(Records contained in a dataset)

* * * * * * *

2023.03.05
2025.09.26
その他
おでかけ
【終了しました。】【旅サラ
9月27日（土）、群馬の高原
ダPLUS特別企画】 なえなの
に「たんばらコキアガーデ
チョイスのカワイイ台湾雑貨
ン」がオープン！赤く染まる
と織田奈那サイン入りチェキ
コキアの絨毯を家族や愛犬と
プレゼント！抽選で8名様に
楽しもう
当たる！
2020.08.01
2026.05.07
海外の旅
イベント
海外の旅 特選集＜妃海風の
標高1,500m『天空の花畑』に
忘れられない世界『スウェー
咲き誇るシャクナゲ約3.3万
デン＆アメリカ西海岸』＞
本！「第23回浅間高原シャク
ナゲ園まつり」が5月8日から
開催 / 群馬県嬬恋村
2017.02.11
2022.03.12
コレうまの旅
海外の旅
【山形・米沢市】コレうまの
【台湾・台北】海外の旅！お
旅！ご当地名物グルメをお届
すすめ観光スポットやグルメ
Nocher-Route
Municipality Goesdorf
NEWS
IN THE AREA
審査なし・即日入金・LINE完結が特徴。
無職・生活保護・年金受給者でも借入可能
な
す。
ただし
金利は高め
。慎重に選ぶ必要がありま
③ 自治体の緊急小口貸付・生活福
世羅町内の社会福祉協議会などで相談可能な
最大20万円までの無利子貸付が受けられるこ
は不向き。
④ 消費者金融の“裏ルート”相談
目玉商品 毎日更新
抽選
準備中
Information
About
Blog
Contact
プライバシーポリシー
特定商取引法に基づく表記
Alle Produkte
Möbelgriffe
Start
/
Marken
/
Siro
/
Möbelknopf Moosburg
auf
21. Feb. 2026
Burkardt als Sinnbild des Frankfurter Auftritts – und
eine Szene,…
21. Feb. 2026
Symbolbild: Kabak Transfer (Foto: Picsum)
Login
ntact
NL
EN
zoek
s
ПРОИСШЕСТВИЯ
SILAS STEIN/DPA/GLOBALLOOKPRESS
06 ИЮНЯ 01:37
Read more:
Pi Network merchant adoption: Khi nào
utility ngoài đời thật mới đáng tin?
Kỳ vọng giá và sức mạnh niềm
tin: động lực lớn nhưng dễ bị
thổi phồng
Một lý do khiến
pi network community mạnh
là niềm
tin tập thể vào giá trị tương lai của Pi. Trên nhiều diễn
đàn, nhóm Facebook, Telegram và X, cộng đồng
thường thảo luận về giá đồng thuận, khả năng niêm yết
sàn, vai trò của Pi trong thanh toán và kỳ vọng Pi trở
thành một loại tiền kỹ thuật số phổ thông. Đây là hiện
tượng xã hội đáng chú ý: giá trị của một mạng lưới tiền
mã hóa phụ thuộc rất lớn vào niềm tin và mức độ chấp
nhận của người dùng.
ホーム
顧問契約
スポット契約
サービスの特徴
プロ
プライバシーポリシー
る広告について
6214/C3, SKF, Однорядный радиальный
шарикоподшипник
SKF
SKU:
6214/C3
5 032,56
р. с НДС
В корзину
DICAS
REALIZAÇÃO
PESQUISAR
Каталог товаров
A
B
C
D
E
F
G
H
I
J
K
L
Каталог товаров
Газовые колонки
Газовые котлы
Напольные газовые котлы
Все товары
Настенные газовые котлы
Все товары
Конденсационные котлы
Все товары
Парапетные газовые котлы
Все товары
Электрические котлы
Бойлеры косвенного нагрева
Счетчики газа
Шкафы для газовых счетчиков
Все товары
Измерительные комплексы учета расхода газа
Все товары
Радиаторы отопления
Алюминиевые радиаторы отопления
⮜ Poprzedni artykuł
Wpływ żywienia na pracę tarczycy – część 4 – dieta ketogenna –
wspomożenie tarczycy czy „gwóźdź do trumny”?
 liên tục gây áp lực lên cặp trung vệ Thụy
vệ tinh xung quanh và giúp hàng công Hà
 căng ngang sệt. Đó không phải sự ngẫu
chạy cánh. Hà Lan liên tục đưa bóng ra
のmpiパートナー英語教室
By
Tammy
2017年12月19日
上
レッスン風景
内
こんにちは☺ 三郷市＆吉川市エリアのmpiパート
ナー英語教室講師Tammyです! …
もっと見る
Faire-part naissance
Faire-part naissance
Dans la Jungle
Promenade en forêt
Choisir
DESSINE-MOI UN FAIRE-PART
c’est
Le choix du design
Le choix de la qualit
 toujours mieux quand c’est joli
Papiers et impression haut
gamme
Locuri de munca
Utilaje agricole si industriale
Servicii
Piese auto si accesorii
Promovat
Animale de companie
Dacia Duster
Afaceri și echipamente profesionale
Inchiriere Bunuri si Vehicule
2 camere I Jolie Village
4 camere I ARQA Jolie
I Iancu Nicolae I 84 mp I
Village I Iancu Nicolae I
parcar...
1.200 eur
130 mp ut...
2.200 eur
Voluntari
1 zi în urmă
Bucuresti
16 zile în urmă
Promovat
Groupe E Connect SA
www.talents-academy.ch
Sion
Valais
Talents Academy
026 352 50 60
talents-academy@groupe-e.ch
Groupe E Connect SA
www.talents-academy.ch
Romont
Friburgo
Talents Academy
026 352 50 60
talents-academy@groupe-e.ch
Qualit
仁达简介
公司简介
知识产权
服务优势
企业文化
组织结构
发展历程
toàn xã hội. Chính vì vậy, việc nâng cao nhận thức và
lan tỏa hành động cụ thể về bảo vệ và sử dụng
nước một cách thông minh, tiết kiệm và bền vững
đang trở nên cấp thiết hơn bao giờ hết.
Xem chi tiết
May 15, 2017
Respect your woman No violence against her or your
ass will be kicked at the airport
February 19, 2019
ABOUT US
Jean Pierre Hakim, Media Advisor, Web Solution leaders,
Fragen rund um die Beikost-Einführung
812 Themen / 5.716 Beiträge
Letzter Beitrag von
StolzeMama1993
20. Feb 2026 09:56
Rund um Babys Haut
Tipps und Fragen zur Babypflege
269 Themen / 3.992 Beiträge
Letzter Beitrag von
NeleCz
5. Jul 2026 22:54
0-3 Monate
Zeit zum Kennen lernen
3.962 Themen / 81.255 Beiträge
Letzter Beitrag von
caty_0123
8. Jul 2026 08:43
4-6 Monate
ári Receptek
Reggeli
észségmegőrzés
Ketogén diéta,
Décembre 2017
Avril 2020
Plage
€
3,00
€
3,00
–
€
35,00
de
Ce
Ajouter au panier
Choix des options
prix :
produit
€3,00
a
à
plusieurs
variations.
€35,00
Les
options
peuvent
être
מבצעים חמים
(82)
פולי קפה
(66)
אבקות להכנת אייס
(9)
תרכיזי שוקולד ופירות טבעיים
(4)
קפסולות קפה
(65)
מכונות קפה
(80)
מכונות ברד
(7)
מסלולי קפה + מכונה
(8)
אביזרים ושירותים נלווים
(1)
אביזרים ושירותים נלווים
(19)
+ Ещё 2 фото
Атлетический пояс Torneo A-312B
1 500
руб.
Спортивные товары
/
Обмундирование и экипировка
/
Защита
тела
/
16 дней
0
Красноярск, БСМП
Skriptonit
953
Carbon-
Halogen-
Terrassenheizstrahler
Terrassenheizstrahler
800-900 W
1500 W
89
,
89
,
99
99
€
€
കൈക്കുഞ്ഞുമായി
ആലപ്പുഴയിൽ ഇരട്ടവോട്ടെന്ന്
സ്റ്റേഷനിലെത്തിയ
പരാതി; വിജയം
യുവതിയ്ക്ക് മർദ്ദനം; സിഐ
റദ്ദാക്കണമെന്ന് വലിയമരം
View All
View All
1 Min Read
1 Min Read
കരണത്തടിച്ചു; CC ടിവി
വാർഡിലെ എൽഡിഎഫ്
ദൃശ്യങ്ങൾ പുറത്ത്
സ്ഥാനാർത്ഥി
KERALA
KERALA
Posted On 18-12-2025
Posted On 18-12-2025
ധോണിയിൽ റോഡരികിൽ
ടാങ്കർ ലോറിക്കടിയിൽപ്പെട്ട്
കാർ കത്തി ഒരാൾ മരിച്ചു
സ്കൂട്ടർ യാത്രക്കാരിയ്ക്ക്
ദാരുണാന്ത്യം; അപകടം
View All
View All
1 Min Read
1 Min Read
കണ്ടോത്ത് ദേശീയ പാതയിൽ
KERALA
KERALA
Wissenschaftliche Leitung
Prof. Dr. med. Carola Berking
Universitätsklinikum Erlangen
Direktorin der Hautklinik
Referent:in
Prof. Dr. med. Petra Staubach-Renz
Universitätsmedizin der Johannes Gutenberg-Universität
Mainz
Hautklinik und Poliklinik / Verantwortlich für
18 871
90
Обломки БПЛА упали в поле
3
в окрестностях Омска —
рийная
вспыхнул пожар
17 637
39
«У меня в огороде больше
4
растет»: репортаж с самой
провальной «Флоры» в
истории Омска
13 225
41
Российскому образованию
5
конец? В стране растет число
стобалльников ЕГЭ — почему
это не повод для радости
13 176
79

* * * * * * *

> [Work order] Copy out the range of lines above starting at the line with "ദൃശ്യങ്ങൾ പുറത്ത്" and ending at the line with "вспыхнул пожар", exactly and including both.

> [Answer to the exercise]
ദൃശ്യങ്ങൾ പുറത്ത്
സ്ഥാനാർത്ഥി
KERALA
KERALA
Posted On 18-12-2025
Posted On 18-12-2025
ധോണിയിൽ റോഡരികിൽ
ടാങ്കർ ലോറിക്കടിയിൽപ്പെട്ട്
കാർ കത്തി ഒരാൾ മരിച്ചു
സ്കൂട്ടർ യാത്രക്കാരിയ്ക്ക്
ദാരുണാന്ത്യം; അപകടം
View All
View All
1 Min Read
1 Min Read
കണ്ടോത്ത് ദേശീയ പാതയിൽ
KERALA
KERALA
Wissenschaftliche Leitung
Prof. Dr. med. Carola Berking
Universitätsklinikum Erlangen
Direktorin der Hautklinik
Referent:in
Prof. Dr. med. Petra Staubach-Renz
Universitätsmedizin der Johannes Gutenberg-Universität
Mainz
Hautklinik und Poliklinik / Verantwortlich für
18 871
90
Обломки БПЛА упали в поле
3
в окрестностях Омска —
рийная
вспыхнул пожар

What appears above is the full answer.